In terms of concerns around delinquency rates, Pawson said there was no fear as it was factored into the bank’s normal credit criteria.
“We will obviously lend to business that can afford to pay us back, that’s going to be important and that’s part of the assessment criteria,” he said.
Pawson said the bank had done a lot of work identifying how many SMEs were in the market.
“We estimate it is something around 50,000 to 75,000 across PNG,” he said.
“It’s challenging getting all the data because one of the biggest issues here is that a lot of them are in what’s called the ‘informal sector’.
“So they are actually not registered businesses so that will be hopefully one of the things that this product will help achieve is bring a lot of those businesses into the formal sector which is actually good for the economy because in that the cash is circulating through legitimate financial systems which is one of the things government is also focusing on.”
Pawson said following the announcement of the new loan facility that it was a “reflection of our commitment to PNG”.
“We are very proud to be a Papua New Guinean-based bank, second biggest bank, dual listed and publicly listed on the ASX (Australian Securities Exchange) and PNGX (PMG Stock Exchange),” he said. “We are very excited about the future, we have a firm strategy for Kina Bank to be the go-to bank for businesses.”
The bank has also, in recent times, completed the design and build another market solution, the Kina Everyday account.

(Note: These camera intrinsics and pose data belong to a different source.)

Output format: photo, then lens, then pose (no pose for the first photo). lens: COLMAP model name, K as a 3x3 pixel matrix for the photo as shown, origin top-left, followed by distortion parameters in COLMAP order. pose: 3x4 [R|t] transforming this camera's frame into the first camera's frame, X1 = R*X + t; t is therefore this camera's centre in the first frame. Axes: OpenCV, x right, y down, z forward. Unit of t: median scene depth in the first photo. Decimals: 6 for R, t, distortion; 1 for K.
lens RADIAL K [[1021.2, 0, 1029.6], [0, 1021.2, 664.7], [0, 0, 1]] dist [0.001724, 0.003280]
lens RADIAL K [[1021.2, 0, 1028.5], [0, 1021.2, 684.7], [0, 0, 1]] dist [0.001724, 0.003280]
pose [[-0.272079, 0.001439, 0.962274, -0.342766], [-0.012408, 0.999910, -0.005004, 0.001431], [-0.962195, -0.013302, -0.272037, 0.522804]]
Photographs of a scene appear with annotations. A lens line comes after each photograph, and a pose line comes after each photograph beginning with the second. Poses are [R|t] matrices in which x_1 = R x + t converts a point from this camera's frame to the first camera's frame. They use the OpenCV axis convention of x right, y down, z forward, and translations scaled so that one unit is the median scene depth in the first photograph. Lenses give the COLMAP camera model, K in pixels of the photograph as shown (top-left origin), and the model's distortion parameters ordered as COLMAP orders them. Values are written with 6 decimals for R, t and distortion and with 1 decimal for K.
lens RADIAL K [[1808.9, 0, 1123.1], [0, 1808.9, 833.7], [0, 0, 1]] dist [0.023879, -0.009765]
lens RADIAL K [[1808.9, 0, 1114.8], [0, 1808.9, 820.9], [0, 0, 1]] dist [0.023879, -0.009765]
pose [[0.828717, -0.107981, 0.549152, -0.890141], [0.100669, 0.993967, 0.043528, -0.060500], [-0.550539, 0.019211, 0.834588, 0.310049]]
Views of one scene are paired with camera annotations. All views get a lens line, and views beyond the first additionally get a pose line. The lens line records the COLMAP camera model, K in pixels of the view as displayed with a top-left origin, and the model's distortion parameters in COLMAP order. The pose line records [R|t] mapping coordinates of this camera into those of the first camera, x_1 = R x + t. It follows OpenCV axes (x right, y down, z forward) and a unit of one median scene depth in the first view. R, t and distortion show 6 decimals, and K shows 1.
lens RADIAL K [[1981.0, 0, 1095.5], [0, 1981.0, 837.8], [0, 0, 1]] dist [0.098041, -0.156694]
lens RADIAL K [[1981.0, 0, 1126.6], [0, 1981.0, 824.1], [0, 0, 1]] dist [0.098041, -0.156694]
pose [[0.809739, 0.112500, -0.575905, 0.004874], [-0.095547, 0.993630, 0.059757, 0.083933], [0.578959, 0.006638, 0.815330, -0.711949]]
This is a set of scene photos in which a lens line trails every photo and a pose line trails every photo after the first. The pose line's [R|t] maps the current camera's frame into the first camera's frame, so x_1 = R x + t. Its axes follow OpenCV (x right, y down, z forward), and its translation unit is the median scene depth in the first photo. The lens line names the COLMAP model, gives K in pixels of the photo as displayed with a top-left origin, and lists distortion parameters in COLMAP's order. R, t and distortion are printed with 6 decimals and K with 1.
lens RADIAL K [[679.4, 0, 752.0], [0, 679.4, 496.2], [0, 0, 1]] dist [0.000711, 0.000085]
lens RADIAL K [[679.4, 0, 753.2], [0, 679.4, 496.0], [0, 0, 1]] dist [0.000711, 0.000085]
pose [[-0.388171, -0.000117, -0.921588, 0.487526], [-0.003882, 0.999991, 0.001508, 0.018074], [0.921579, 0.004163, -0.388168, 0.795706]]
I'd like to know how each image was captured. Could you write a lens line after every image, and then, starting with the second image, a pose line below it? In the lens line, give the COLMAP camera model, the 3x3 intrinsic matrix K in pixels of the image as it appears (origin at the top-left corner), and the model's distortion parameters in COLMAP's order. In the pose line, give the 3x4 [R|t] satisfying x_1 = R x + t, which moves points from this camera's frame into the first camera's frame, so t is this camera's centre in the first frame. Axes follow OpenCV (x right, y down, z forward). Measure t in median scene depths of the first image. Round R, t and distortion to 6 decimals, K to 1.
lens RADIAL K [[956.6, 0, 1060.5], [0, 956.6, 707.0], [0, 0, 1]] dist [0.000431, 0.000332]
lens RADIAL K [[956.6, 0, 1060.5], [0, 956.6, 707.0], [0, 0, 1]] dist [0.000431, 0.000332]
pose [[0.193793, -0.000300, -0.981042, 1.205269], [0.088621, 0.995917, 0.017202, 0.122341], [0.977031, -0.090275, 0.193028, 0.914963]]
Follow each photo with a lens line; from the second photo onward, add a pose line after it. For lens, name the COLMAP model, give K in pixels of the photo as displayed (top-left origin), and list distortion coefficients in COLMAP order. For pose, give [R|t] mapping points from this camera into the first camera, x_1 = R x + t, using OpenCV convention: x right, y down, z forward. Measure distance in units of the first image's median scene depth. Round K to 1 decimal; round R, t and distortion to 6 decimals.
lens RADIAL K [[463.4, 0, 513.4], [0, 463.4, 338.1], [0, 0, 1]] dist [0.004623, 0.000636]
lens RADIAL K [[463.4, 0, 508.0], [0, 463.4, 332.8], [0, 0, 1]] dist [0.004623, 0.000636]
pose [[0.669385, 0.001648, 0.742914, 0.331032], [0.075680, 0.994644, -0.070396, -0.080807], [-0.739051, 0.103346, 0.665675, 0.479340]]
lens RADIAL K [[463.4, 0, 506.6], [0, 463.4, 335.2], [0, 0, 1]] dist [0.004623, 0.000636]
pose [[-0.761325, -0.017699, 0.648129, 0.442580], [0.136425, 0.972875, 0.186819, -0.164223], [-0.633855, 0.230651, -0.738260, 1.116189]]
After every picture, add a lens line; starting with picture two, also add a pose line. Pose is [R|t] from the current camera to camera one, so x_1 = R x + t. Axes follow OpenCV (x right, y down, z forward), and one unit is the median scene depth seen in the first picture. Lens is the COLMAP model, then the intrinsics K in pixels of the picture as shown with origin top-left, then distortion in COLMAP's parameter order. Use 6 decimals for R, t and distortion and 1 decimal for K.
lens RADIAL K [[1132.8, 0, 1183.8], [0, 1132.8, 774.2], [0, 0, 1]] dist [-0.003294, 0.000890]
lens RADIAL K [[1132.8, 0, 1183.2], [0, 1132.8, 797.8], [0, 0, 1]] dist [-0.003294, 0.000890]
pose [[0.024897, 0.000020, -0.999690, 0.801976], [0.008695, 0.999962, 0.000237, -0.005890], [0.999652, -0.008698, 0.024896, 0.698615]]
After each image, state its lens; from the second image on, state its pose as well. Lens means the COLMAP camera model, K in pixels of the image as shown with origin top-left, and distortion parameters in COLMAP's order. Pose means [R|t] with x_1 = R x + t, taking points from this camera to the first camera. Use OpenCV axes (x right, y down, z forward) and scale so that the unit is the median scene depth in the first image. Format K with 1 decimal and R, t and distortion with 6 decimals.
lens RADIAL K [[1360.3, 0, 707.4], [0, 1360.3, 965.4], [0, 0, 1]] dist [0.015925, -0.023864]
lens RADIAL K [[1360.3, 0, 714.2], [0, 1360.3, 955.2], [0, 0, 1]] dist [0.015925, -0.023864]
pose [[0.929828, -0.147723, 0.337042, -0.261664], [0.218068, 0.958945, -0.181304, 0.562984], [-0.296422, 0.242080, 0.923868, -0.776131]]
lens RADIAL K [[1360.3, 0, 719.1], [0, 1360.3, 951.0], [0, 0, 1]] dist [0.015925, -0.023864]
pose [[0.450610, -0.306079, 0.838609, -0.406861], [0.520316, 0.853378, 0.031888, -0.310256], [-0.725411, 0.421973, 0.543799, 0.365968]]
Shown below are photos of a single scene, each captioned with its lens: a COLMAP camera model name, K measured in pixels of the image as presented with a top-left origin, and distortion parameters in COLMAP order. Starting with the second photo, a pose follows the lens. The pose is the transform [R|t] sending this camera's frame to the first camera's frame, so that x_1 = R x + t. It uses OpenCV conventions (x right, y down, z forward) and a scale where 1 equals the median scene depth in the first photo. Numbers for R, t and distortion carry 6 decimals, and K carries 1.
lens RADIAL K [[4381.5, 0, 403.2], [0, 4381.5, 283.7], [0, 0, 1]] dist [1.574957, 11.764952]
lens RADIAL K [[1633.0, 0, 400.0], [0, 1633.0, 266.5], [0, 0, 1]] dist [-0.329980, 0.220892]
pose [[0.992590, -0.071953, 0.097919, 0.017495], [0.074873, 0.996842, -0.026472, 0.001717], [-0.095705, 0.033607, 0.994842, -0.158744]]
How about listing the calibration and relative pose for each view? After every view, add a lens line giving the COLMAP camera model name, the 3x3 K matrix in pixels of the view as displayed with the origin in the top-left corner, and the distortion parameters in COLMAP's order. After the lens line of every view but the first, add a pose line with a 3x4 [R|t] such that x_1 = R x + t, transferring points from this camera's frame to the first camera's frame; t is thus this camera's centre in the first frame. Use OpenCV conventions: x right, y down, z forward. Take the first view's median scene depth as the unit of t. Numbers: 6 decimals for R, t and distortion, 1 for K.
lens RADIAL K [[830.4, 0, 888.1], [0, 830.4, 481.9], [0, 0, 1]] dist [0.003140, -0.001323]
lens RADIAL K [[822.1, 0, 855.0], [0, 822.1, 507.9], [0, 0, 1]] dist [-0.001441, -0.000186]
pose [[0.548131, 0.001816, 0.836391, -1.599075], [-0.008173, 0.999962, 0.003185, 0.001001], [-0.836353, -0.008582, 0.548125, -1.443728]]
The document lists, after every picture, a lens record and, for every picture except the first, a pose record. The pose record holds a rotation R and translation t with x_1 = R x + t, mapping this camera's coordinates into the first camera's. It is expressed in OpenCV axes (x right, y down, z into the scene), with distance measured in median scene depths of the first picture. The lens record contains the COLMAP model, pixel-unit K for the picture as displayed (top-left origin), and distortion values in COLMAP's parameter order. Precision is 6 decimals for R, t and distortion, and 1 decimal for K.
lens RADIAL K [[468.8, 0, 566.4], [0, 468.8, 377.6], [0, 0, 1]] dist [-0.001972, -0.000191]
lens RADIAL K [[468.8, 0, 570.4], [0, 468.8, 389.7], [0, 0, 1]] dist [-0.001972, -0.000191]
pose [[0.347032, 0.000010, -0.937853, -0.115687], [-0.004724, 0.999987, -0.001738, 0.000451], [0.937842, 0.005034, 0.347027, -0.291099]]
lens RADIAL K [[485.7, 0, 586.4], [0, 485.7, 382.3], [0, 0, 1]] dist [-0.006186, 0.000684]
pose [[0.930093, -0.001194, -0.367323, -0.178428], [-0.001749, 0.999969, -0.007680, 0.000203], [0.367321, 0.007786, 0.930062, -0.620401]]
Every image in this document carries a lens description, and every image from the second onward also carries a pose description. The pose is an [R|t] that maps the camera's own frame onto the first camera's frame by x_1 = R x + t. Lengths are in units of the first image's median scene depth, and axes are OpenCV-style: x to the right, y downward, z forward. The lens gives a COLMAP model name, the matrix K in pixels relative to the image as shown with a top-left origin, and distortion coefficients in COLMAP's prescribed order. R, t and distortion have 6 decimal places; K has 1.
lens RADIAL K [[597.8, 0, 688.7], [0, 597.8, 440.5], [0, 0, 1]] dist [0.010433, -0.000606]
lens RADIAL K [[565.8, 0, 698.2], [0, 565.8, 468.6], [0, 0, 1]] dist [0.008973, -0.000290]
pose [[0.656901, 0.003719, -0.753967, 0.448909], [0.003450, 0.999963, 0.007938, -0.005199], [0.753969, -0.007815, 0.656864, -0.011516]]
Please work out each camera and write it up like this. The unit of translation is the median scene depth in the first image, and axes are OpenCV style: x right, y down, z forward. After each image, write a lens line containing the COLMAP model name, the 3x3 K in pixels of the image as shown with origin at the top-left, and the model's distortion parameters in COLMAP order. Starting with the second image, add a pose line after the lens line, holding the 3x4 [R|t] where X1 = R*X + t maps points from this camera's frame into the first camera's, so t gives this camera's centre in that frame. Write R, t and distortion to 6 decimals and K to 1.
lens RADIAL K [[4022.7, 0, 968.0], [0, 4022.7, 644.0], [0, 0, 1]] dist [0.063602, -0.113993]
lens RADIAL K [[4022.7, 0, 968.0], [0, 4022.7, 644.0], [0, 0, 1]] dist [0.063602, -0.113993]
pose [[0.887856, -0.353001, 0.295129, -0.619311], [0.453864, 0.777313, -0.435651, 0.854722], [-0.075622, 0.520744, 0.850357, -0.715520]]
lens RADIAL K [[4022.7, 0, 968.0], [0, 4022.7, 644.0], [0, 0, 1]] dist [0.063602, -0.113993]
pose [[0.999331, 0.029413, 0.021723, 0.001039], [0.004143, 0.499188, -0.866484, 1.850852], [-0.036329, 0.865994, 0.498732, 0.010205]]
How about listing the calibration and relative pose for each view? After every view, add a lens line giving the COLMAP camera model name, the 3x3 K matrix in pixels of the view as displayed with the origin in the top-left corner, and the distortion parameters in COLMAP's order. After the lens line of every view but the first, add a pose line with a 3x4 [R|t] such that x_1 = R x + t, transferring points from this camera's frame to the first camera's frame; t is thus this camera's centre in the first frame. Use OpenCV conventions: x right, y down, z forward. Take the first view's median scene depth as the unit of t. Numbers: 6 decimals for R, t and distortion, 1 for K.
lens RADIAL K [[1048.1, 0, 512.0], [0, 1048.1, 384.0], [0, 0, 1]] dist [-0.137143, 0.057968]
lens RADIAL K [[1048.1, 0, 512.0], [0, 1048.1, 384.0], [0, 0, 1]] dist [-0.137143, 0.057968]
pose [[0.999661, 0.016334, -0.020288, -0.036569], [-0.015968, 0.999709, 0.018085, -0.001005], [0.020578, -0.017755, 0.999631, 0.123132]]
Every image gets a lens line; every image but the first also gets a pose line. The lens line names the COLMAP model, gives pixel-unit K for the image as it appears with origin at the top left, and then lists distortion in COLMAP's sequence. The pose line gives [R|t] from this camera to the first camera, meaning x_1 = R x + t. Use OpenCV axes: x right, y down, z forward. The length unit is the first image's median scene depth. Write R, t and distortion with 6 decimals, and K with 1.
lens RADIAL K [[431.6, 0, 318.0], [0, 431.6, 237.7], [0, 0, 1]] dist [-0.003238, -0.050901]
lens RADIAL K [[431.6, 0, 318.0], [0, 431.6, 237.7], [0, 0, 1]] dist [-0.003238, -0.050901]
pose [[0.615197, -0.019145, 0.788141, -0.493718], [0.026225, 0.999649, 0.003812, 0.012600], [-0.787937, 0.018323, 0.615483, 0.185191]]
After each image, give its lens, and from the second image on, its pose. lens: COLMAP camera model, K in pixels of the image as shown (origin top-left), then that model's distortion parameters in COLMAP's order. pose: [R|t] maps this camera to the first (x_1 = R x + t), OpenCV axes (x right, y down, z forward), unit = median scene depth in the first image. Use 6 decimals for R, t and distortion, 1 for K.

“Our first transaction account with no monthly fees, it also comes with modest transaction fees compared with equivalent competitor products,” Pawson said.
“It supports our drive to increase competition, give customers greater choice and lower banking cost.”
The bank in a previous response to queries from The National said that they had also removed Eftpos fees so that it was free when customers use a Kina Bank Eftpos terminal.
“The new product ensures customers can manage the amount of fees they incur,” it said.
“Simply by choosing how to transact – whether to use an ATM (automated teller machine), Eftpos, internet banking or Kina Konnect – and how often, customers can manage how much they are charged.
“The easiest way to keep fees to a minimum is to use Kina Bank’s state-of-the-art digital channels – all of which come with low transaction fees.”
The key features of the new account include:

  • NO monthly charges;
  • NO Eftpos fees when using Kina Bank Eftpos terminals; and,
  • MINIMUM opening balance of K10.

The bank said its existing customers could apply for a “Kina everyday account” via internet banking and visit their home branch to collect their card.
“ANZ access everyday customers will be automatically transferred across to Kina everyday (account),” the bank said.
“Customers do not need to do anything – their cards will continue to work normally.”
“Access to financial services for many is restricted, and growth of the MSME sector is restrained by a lack of investment and education.
“Our strategic partnership with MiBank, our financial inclusion partner, created a solid platform for us to reach further into the community and deploy our capabilities and assets – and create mutual value
exchange across both organisations.
“We successfully completed our first ‘bank as a service’ business innovation project to provide MiBank with cards issuing, central bank clearance and POS.
“Together, we were able to bring more than 130,000 new customers into the formal financial services sector, by helping them open bank accounts and providing them with financial education.
“We also created a customer referral pathway between the two organisations to give customer access to the appropriate products and services depending on their needs. We supported this pillar of our strategy with a series of thought leadership programmes for the business community.
“Launched at the Prime Minister’s back to business breakfast last January, we delivered a series of workshops, talks and presentations focusing on financial literacy and education, business development and outreach”.